William Prescott tenía nueve años más que Stephens; Brasseur de Bourbourg, nueve años menos. Y a pesar de que Bourbourg no hizo su importante descubrimiento hasta 1863, la obra de los tres constituye un conjunto. Stephens había descubierto los monumentos de los mayas; Prescott recopiló y redactó por vez primera un conjunto coherente de la historia azteca, aunque sólo comprendía la última parte de la misma. Brasseur de Bourbourg fue el primero en descubrir la clave para la comprensión de toda una serie de dibujos ornamentales hasta entonces incomprensibles.
Antes de exponer la importancia de este descubrimiento debemos tener en cuenta que los problemas planteados por la investigación arqueológica en América eran completamente distintos a los que solían plantearse en las demás regiones del mundo antiguo. Veamos ahora alguna de estas diferencias esenciales.
Cuando los chinos, desde el tercer milenio antes de Jesucristo —después de un gran diluvio—, empezaron a concentrarse en un reino, lo hicieron a lo largo de sus mayores ríos, el Huang-Ho y el Yang-tse-kiang; cuando los indios fundaron sus primeros poblados, los levantaron en las riberas del Indo y del Ganges; cuando los sumerios penetraron en Mesopotamia, sus colonias produjeron la civilización asirio-babilónica, asentada entre los ríos Eufrates y Tigris, y la egipcia, no solamente vivía junto al Nilo, sino del Nilo. Lo que para estos pueblos significaban las corrientes fluviales como medio de comunicación y de vida, lo significaba para los griegos el estrecho mar Egeo. En suma, las grandes civilizaciones de los tiempos pretéritos eran civilizaciones de ríos, y los exploradores estaban acostumbrados a considerar la existencia de un río como condición previa para el establecimiento y desarrollo de una civilización determinada. Pues bien, a pesar de ello, las civilizaciones americanas no eran fluviales, por así decir, y, sin embargo, no cabía duda de que habían florecido y prosperado dejando huellas patentes.
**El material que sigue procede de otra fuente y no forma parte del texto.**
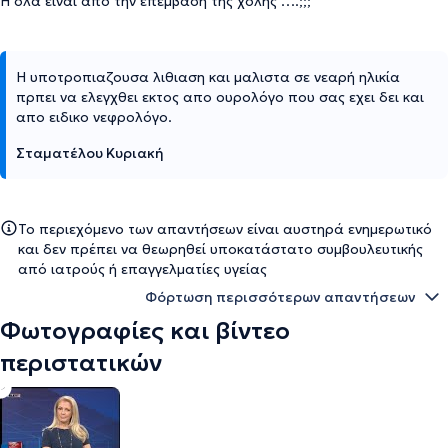
Ή όλα είναι από την επέμβαση της χολής ….;;;
Η υποτροπιαζουσα λιθιαση και μαλιστα σε νεαρή ηλικία
πρπει να ελεγχθει εκτος απο ουρολόγο που σας εχει δει και
απο ειδικο νεφρολόγο.
Σταματέλου Κυριακή
Το περιεχόμενο των απαντήσεων είναι αυστηρά ενημερωτικό
και δεν πρέπει να θεωρηθεί υποκατάστατο συμβουλευτικής
από ιατρούς ή επαγγελματίες υγείας
Φόρτωση περισσότερων απαντήσεων
Φωτογραφίες και βίντεο
περιστατικών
Tampoco la incaica en la meseta del Perú era una civilización de ríos; de ella hablaremos más adelante, pues guarda estrecha relación con las culturas de la América Central.
Otra condición previa para el florecimiento cultural era la capacidad, la tendencia de los pueblos para la agricultura y la ganadería. Los mayas conocían la agricultura, aunque de manera un tanto especial, pero ¿y la ganadería? La civilización maya es, efectivamente, la única que carece de animales domésticos y de animales de carga, y por lo tanto también de carros.
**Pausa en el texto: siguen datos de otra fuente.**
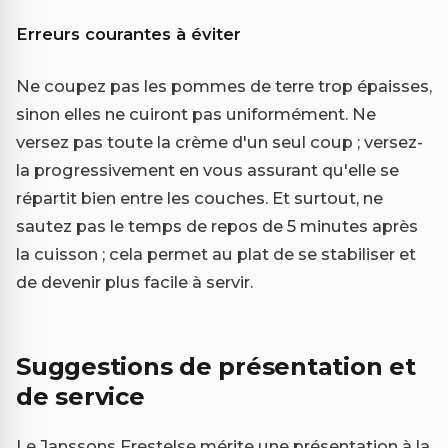
Erreurs courantes à éviter
Ne coupez pas les pommes de terre trop épaisses,
sinon elles ne cuiront pas uniformément. Ne
versez pas toute la crème d'un seul coup ; versez-
la progressivement en vous assurant qu'elle se
répartit bien entre les couches. Et surtout, ne
sautez pas le temps de repos de 5 minutes après
la cuisson ; cela permet au plat de se stabiliser et
de devenir plus facile à servir.
Suggestions de présentation et
de service
Le Janssons Frestelse mérite une présentation à la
Y no es esto sólo lo que nos hace parecer extraña la civilización de los mayas. La mayoría de los pueblos civilizados del mundo antiguo han desaparecido de la superficie de la Tierra sin dejar huellas y con ellos también su idioma, que hoy hemos de aprender como «lengua muerta», después de laboriosos trabajos de desciframiento. No ocurre así con los mayas, de los que viven aún un millón en nuestros días, sin haber cambiado lo más mínimo su constitución física, ni sufrir alteraciones su peculiar género de vida material, al tiempo que los cambios experimentados en su modo de vestir son insignificantes.